Согласно этому документу Михаил Александрович соглашался принять Верховную власть лишь в случае соответствующего решения Учредительного собрания. И в то же самое время он наделял властью, которой у него не было, поскольку он не император, Временное правительство. Он попросил передать через Матвеева, что всюду просит употреблять от его лица местоимение «я», а не «мы», как это написано в черновом варианте Манифеста, потому что считает, что престола не принял и императором не стал. Во-вторых, по этой же причине, вместо слова «повелеваем», как было изначально написано, он попросил употребить слово «прошу». И, наконец, великий князь обратил внимание юристов на то, что нигде в тексте нет слова «Бог», а таких Актов без упоминания Имени Божия не бывает. Все эти указания они выполнили, и текст переделали.
С политической точки зрения Манифест составлен блестяще: ведь в нем говорится именно то, что требовалось. Власть оказалась в руках Временного правительства: его признал новый законный император. Хотя он и говорит, что еще не стал императором, но ведь мог им стать. Членам Совета рабочих и солдатских депутатов можно при необходимости сказать, что Михаил стал императором, но отрекся от престола, хотя он и не делал этого. Михаил условно принял корону, и одновременно временно отказался от нее. Россия становилась республикой, оставаясь в то же время монархией.
С точки же зрения закона Манифест не выдерживал критики. Великий князь Михаил не мог передать кому бы то ни было Верховную власть, потому что сам не обладал ею в полной мере. В соответствии с отречением Николая II он должен править «в единении с Государственным Советом и Государственной Думой». «Отречение» же Михаила Александровича отменяло все три источника власти. Но об этом никто из тех, кто с нетерпением ожидал появления Манифеста, не удосужился подумать всерьез.
Что касается Владимира Набокова, он очень гордился тем, что принимал участие в составлении этого документа. Когда его снова передали великому князю, и на этот раз он Манифест одобрил, Набоков сел за стол и переписал его набело.
Великий князь понимал, что Манифест этот – отречение династии. Он негромко сказал Алексею Матвееву:
– Мне очень тяжело… Меня мучает, что я не мог посоветоваться со своими… Ведь брат отрекся за себя… А я, выходит так, отрекаюсь за всех…
К тому моменту, когда появился окончательный текст Манифеста, на Миллионную, 12 вернулись Родзянко и Керенский. Они присутствовали при том, как Михаил Александрович сел в детской за стол и поставил подпись на документе, который Б. Нольде назвал «единственной Конституцией периода существования Временного правительства». Когда Милюкова кто-то спросил впоследствии, где правительство получило свою власть, он ответил:
– Мы получили ее по наследству от Великого Князя Михаила.

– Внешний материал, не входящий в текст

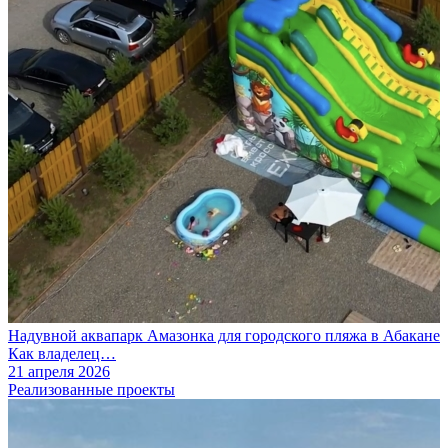
Надувной аквапарк Амазонка для городского пляжа в Абакане
Как владелец…
21 апреля 2026
Реализованные проекты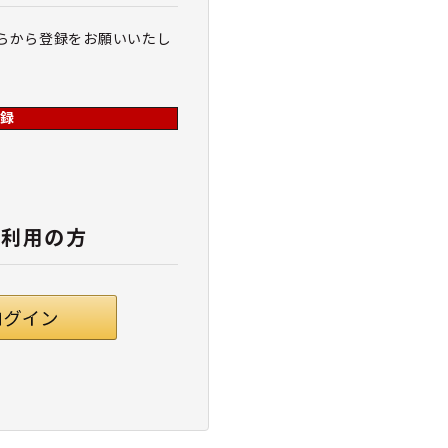
らから登録をお願いいたし
録
ご利用の方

Набоков, наблюдавший в эти минуты за великим князем, видел, что тот смущен и расстроен. Без сомнения, давало о себе знать нервное напряжение, но внешне он оставался спокойным и хладнокровным. Восхищаясь поведением Михаила Александровича и понимая историческую важность совершенного им шага, Набоков взял себе на память перо, которым тот подписал Манифест.
Нольде, описывая поведение великого князя в те минуты, подчеркивал, что он вел себя «с безукоризненным тактом и благородством». А Шульгин с горечью подумал: сложись ситуация в стране иначе, и этот человек мог бы стать прекрасным конституционным монархом. А вот какую запись сделал в тот день в дневнике Морис Палеолог: «В этот исторический момент он был трогателен по патриотизму, благородству и самоотвержению. Когда последние формальности были выполнены, делегаты Исполнительного Комитета не могли удержаться, чтобы не засвидетельствовать ему, какое он оставлял в них симпатичное и почтительное воспоминание. Керенский пожелал выразить общее чувство лапидарной фразой, сорвавшейся с его губ в театральном порыве:
– Ваше Высочество, Вы – благороднейший из людей!.. Вы великодушно доверили нам священный сосуд Вашей власти. Я клянусь Вам, что мы передадим его Учредительному собранию, не пролив из него ни одной капли».
Впоследствии они будут пролиты – все, до единой. Но в тот момент этого никто предвидеть не мог. Или не хотел.